Mens sana in corpore…
En 1928 la direction du Marie-José est assumée par Renée Racine, originaire de Genève où elle était cadre de l’Armée du Salut. Elle a ouvert l’école au monde de la culture, adopté le programme français, tout en maintenant les traditions hygiénistes héritées de Mlle Servet : la journée débutait par la gymnastique, torse nu devant les fenêtres ouvertes, même en hiver. Seules les Grandes avaient la permission de garder leur chemisette… L’après-midi : sieste obligatoire sur la terrasse, une demi-heure sur le dos, une demi-heure sur le ventre. Après la sieste, jeux ou activités sportives.
La discipline était rigoureuse, les punitions sévères. L’énurésie était stigmatisée (il n’y avait à la lingerie qu’une seule machine à laver, or la maisonnée comptait soixante personnes)… Ceux qui avaient mouillé leur lit devaient se rendre à table le soir en tablier, vêtus d’un sarrau de travail alors que les filles portaient leur jolie robe du soir et les garçons chemise blanche et cravate.
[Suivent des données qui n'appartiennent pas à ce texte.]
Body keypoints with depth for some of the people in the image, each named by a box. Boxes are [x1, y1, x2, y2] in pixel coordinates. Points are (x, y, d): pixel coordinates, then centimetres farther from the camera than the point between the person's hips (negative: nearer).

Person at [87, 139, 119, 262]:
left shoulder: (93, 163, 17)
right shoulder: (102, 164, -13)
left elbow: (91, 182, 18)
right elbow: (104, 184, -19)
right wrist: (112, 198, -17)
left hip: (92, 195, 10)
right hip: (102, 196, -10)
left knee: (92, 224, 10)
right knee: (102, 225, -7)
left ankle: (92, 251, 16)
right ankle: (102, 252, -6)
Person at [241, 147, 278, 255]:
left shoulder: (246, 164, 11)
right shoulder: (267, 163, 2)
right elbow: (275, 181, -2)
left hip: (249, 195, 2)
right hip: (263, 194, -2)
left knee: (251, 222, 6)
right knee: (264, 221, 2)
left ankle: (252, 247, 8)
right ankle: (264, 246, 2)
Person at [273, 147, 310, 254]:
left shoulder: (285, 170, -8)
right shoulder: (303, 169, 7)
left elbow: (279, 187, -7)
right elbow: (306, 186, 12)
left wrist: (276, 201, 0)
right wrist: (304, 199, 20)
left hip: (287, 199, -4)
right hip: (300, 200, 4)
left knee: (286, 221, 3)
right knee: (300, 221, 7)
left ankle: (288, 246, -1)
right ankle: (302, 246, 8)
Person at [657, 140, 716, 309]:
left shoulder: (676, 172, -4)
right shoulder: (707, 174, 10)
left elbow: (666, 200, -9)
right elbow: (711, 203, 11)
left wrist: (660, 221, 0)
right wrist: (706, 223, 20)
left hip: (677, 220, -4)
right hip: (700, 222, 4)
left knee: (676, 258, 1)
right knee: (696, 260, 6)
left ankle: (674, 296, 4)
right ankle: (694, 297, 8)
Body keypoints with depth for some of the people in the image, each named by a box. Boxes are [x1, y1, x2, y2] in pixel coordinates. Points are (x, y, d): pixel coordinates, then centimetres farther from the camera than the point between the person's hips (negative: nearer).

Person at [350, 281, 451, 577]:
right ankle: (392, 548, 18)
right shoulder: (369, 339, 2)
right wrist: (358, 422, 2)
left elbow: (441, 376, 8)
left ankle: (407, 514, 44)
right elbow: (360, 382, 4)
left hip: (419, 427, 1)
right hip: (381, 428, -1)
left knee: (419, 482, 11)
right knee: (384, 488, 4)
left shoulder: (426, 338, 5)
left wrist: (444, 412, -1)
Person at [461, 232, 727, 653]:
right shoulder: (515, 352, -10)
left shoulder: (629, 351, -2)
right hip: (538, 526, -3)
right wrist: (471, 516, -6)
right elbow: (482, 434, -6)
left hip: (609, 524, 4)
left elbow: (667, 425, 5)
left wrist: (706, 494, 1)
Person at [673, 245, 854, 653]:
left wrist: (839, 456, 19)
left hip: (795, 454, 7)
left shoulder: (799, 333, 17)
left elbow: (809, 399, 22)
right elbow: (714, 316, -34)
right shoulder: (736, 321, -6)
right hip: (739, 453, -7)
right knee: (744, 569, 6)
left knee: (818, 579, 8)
Les indisciplines graves, toute violence physique ou verbale, pouvaient être sanctionnées par la fessée, appliquée par l’infirmière, jamais à main nue (Renée avait lu Rousseau) mais au ceinturon de l’armée suisse.
Les commodités étaient spartiates : deux WC à l’étage des garçons, deux à l’étage des filles, réservés aux Grands. C’est dire que les Petits étaient astreints à la séance matinale collective des pots de chambre alignés dans la salle de bain. Ils partageaient à plusieurs la même baignoire car l’unique chaudière ne permettait pas les excès.
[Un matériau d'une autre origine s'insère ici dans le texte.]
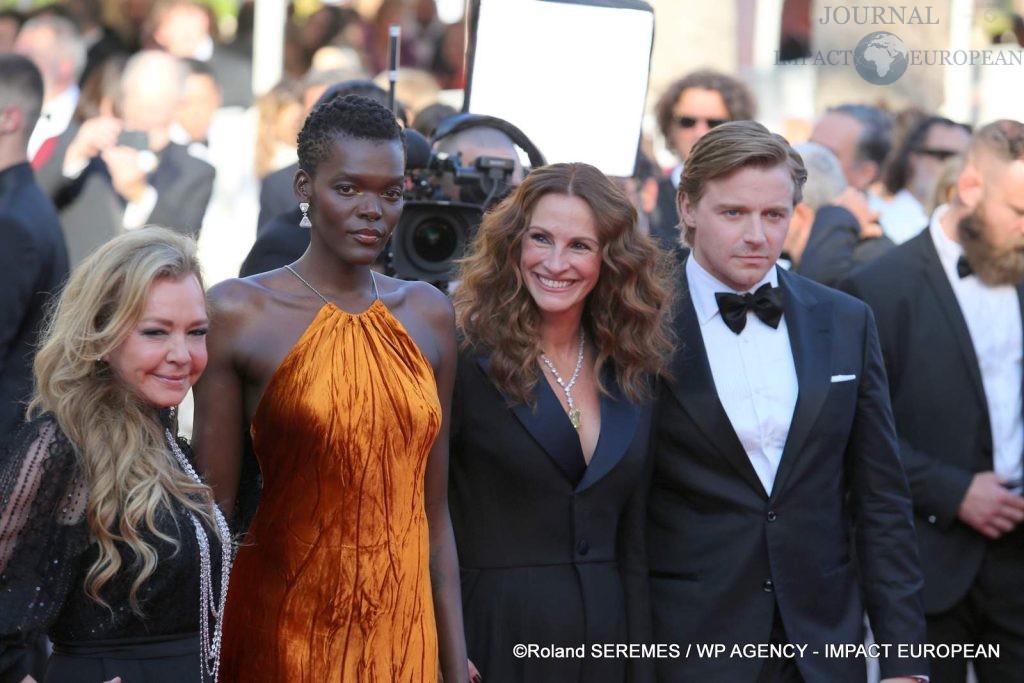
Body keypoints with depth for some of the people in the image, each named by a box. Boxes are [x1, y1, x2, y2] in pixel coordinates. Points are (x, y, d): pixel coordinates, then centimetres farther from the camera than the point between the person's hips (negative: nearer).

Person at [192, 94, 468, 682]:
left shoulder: (430, 315, 6)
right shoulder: (240, 312, -6)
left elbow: (434, 508, 7)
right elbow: (215, 508, -5)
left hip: (404, 635, 4)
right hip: (283, 635, -4)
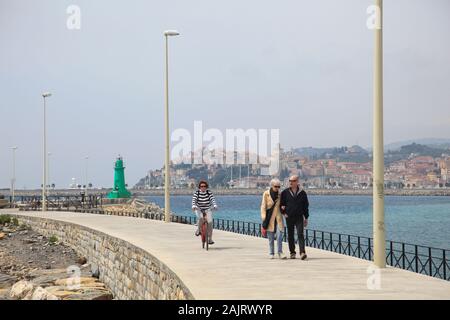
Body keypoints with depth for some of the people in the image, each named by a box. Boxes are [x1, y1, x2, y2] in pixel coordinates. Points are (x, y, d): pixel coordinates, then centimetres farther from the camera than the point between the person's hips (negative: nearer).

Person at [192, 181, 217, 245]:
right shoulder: (196, 193, -9)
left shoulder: (209, 192, -7)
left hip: (207, 209, 1)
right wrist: (194, 206, -42)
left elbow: (213, 199, -20)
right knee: (200, 217, -33)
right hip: (199, 209, -1)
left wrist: (215, 206, -39)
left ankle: (210, 239, -9)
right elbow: (194, 200, -22)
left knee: (210, 222, -16)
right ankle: (198, 230, -5)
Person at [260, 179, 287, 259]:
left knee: (279, 236, -9)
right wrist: (264, 218, -10)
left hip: (278, 218, 2)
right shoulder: (266, 194, -3)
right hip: (269, 218, -2)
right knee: (271, 237, 3)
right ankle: (271, 253, 13)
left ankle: (280, 252, -2)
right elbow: (263, 206, -3)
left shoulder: (280, 195, 6)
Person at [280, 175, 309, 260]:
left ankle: (302, 252, -20)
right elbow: (281, 203, 13)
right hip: (289, 217, 2)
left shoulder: (302, 193, 4)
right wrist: (283, 212, -1)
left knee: (300, 234, -13)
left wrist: (306, 218, 8)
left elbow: (306, 206, 9)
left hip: (299, 217, -1)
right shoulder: (285, 192, 4)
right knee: (290, 235, 7)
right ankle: (292, 253, 17)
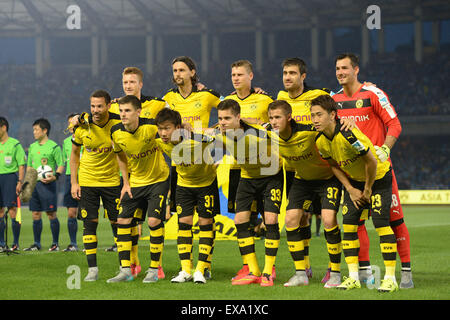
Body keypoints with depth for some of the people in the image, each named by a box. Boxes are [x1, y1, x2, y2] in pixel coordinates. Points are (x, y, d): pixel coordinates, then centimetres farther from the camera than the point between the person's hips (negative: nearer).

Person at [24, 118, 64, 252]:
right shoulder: (32, 147, 14)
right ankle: (37, 243, 14)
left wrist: (55, 176, -21)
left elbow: (61, 165, -5)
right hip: (34, 184, 6)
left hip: (47, 184, -6)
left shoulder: (54, 147, -4)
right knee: (35, 214, 7)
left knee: (51, 214, -3)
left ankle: (55, 243, 3)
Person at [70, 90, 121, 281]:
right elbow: (74, 153, 5)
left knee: (117, 222, 2)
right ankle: (92, 269, 2)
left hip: (112, 180, 0)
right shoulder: (82, 126, -9)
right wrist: (74, 182, 0)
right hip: (87, 181, 0)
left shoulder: (118, 124, -12)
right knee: (89, 223, -3)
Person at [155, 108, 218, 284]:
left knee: (205, 223, -1)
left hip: (206, 182, -4)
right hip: (184, 184, 4)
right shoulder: (160, 142, -20)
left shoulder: (196, 139, -35)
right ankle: (186, 270, 4)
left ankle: (202, 269, 7)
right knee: (184, 223, -1)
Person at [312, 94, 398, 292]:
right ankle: (353, 277, 3)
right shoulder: (320, 142, -11)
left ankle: (390, 278, -11)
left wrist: (367, 190, -14)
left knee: (381, 223, -15)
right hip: (354, 180, 7)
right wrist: (350, 189, -3)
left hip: (378, 177, -7)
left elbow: (371, 161, -26)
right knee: (348, 224, -3)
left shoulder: (348, 135, -33)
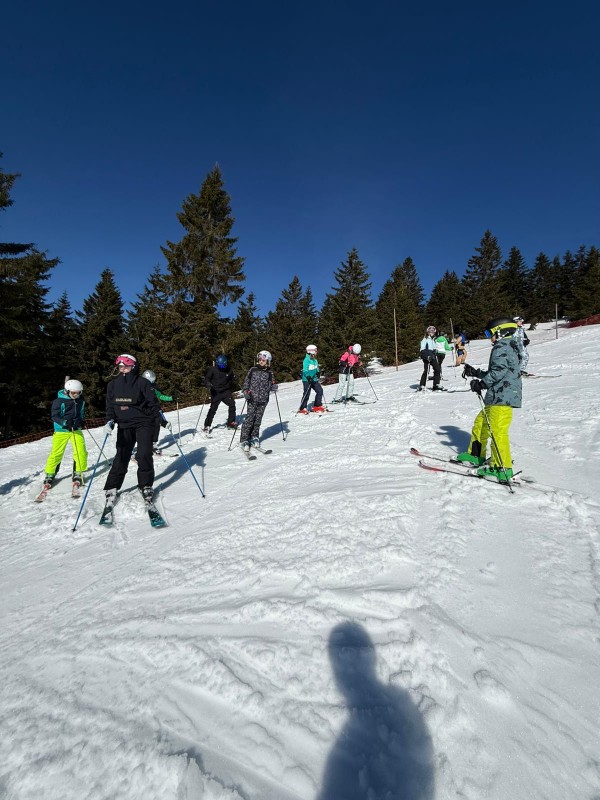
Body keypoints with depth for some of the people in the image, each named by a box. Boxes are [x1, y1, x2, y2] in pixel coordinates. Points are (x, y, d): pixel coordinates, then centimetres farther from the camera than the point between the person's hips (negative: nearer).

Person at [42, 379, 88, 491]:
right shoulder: (59, 401, -9)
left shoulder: (81, 401, 5)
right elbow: (54, 416, -11)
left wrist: (81, 421, 5)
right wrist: (64, 422, -27)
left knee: (81, 451, -7)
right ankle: (49, 475, 18)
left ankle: (78, 474, 9)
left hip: (76, 430, 3)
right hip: (61, 430, -3)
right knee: (56, 453, -1)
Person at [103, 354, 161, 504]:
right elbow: (110, 407, 11)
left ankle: (146, 486, 6)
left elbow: (153, 403, -4)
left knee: (144, 455, -10)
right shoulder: (113, 385, 6)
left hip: (144, 423, -3)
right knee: (121, 457, 4)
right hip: (124, 425, 3)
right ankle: (112, 488, 16)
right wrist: (109, 422, -5)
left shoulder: (142, 383, -6)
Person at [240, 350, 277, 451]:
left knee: (258, 419, 5)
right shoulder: (253, 370, 5)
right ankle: (244, 440, -3)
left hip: (263, 400, 2)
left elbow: (271, 384, 11)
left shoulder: (269, 372, 8)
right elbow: (246, 382, 6)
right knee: (249, 419, -7)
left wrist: (274, 387, -11)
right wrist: (246, 391, -8)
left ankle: (254, 437, 19)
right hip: (252, 399, -2)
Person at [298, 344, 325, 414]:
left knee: (320, 390, 2)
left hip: (314, 379, 8)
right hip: (307, 380, -8)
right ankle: (302, 409, 4)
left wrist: (318, 372, 4)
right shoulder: (306, 360, -11)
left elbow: (316, 369, 25)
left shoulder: (315, 360, 14)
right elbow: (305, 370, -17)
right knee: (306, 394, -6)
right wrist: (309, 377, -26)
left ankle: (317, 406, 14)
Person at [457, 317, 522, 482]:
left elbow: (499, 371, -22)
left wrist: (482, 383, -17)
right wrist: (475, 373, 27)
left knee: (497, 431, -13)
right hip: (497, 397, 11)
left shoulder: (502, 347, -8)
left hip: (503, 397, -11)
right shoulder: (508, 347, 25)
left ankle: (502, 468, -11)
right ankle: (476, 455, 28)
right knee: (480, 423, 17)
Une quarantaine de pensionnaires étaient répartis en quatre classes. L’école était de haut niveau, les fautes d’orthographe mal tolérées, les leçons de calcul mental acrobatiques, les poèmes devaient être récités sans faute et avec le ton. Les élèves allophones avaient le droit de parler anglais jusqu’à Noël, ce délai de trois mois écoulé seul le français était toléré. A la fin de l’année tout le monde parlait français sans accent.
L’austérité scolaire était compensée par les activités sportives et des fêtes rituelles : Saint Nicolas arrivait en traineau accompagné de Pierre le Noir, porteur de verges mais aussi de sacs remplis de friandises. A Noël les chants, le sapin et une pièce de théâtre. En juillet, la fête de fin d’année et ses quatre pièces de théâtre – Petits, Moyens, pièce en anglais, pièce des Grands : Molière, Sophocle, Tagore, Goldoni, même Athalie de Racine.
En hiver, le jeudi et le dimanche étaient réservés aux activités sportives : ski, patinage et hockey. La cloche sonnait à dix heures moins le quart. Ruée vers les étages, WC, retour au vestiaire… A dix heures tapantes toute la maisonnée était prête au départ, skis sur les épaules, vingt bonnes minutes de marche pour se rendre au pied des téléskis. Deux descentes, trois pour les avancés, et retour en montant les échelles de Jacob.
En été : tennis et randonnée, pour les Grands une virée sur le glacier du Wildhorn, un peu de varappe à la Videmanette. Un groupe est resté célèbre pour avoir rallié Sion à pied, en partant du Chalet, par le col du Sanetch : une journée entière de marche.